[[ Working data open ]]

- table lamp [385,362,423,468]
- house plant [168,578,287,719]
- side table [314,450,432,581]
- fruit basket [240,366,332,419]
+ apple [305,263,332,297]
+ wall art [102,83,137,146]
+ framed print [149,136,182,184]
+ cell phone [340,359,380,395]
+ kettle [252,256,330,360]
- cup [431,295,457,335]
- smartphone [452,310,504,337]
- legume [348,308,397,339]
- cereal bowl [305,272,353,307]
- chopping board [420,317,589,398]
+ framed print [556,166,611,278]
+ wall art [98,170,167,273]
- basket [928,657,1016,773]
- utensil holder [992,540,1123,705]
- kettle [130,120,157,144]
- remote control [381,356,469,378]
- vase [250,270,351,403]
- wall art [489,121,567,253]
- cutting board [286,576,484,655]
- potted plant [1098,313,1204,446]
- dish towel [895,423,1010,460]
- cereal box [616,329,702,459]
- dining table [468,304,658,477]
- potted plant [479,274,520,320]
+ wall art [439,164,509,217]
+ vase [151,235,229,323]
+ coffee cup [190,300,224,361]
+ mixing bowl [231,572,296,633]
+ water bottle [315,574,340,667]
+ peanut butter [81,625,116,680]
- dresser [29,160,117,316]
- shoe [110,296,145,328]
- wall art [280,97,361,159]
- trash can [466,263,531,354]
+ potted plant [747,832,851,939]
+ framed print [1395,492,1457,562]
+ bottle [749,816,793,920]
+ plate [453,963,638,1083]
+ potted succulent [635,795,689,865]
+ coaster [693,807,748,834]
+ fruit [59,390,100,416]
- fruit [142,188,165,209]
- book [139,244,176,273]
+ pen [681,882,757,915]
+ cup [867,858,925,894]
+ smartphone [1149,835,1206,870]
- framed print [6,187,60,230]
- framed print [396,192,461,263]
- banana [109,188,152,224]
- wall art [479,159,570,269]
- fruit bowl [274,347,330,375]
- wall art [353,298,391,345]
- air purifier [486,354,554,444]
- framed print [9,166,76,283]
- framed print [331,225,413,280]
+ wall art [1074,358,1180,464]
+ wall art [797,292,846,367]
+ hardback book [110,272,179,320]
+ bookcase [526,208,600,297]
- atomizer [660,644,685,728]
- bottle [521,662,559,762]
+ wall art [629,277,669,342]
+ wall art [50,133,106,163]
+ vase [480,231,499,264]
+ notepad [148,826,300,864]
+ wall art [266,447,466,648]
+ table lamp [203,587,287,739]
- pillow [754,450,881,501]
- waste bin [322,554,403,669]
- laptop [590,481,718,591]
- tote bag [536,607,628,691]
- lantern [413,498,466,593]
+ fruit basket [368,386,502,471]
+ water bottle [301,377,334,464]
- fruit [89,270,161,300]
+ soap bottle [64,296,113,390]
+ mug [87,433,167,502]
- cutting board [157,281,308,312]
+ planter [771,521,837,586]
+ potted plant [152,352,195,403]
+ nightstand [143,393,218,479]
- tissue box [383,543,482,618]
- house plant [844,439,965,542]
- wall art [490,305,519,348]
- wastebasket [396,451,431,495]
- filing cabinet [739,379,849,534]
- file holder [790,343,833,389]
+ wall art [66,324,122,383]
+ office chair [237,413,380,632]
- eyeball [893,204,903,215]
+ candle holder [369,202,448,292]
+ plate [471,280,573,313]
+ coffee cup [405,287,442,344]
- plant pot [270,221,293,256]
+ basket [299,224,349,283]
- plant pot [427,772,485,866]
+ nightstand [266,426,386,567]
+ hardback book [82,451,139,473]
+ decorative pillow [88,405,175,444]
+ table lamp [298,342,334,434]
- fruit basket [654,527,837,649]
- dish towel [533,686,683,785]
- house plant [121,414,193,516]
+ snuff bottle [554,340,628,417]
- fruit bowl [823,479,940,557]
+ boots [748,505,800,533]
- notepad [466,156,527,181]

[[ Working data closed ]]

All of the data above needs to be transcribed verbatim.

- table lamp [385,362,423,468]
- house plant [168,578,287,719]
- side table [314,450,432,581]
- fruit basket [240,366,332,419]
+ apple [305,263,332,297]
+ wall art [102,83,137,146]
+ framed print [149,136,182,184]
+ cell phone [340,359,380,395]
+ kettle [252,256,330,360]
- cup [431,295,457,335]
- smartphone [452,310,504,337]
- legume [348,308,397,339]
- cereal bowl [305,272,353,307]
- chopping board [420,317,589,398]
+ framed print [556,166,611,278]
+ wall art [98,170,167,273]
- basket [928,657,1016,773]
- utensil holder [992,540,1123,705]
- kettle [130,120,157,144]
- remote control [381,356,469,378]
- vase [250,270,351,403]
- wall art [489,121,567,253]
- cutting board [286,576,484,655]
- potted plant [1098,313,1204,446]
- dish towel [895,423,1010,460]
- cereal box [616,329,702,459]
- dining table [468,304,658,477]
- potted plant [479,274,520,320]
+ wall art [439,164,509,217]
+ vase [151,235,229,323]
+ coffee cup [190,300,224,361]
+ mixing bowl [231,572,296,633]
+ water bottle [315,574,340,667]
+ peanut butter [81,625,116,680]
- dresser [29,160,117,316]
- shoe [110,296,145,328]
- wall art [280,97,361,159]
- trash can [466,263,531,354]
+ potted plant [747,832,851,939]
+ framed print [1395,492,1457,562]
+ bottle [749,816,793,920]
+ plate [453,963,638,1083]
+ potted succulent [635,795,689,865]
+ coaster [693,807,748,834]
+ fruit [59,390,100,416]
- fruit [142,188,165,209]
- book [139,244,176,273]
+ pen [681,882,757,915]
+ cup [867,858,925,894]
+ smartphone [1149,835,1206,870]
- framed print [6,187,60,230]
- framed print [396,192,461,263]
- banana [109,188,152,224]
- wall art [479,159,570,269]
- fruit bowl [274,347,330,375]
- wall art [353,298,391,345]
- air purifier [486,354,554,444]
- framed print [9,166,76,283]
- framed print [331,225,413,280]
+ wall art [1074,358,1180,464]
+ wall art [797,292,846,367]
+ hardback book [110,272,179,320]
+ bookcase [526,208,600,297]
- atomizer [660,644,685,728]
- bottle [521,662,559,762]
+ wall art [629,277,669,342]
+ wall art [50,133,106,163]
+ vase [480,231,499,264]
+ notepad [148,826,300,864]
+ wall art [266,447,466,648]
+ table lamp [203,587,287,739]
- pillow [754,450,881,501]
- waste bin [322,554,403,669]
- laptop [590,481,718,591]
- tote bag [536,607,628,691]
- lantern [413,498,466,593]
+ fruit basket [368,386,502,471]
+ water bottle [301,377,334,464]
- fruit [89,270,161,300]
+ soap bottle [64,296,113,390]
+ mug [87,433,167,502]
- cutting board [157,281,308,312]
+ planter [771,521,837,586]
+ potted plant [152,352,195,403]
+ nightstand [143,393,218,479]
- tissue box [383,543,482,618]
- house plant [844,439,965,542]
- wall art [490,305,519,348]
- wastebasket [396,451,431,495]
- filing cabinet [739,379,849,534]
- file holder [790,343,833,389]
+ wall art [66,324,122,383]
+ office chair [237,413,380,632]
- eyeball [893,204,903,215]
+ candle holder [369,202,448,292]
+ plate [471,280,573,313]
+ coffee cup [405,287,442,344]
- plant pot [270,221,293,256]
+ basket [299,224,349,283]
- plant pot [427,772,485,866]
+ nightstand [266,426,386,567]
+ hardback book [82,451,139,473]
+ decorative pillow [88,405,175,444]
+ table lamp [298,342,334,434]
- fruit basket [654,527,837,649]
- dish towel [533,686,683,785]
- house plant [121,414,193,516]
+ snuff bottle [554,340,628,417]
- fruit bowl [823,479,940,557]
+ boots [748,505,800,533]
- notepad [466,156,527,181]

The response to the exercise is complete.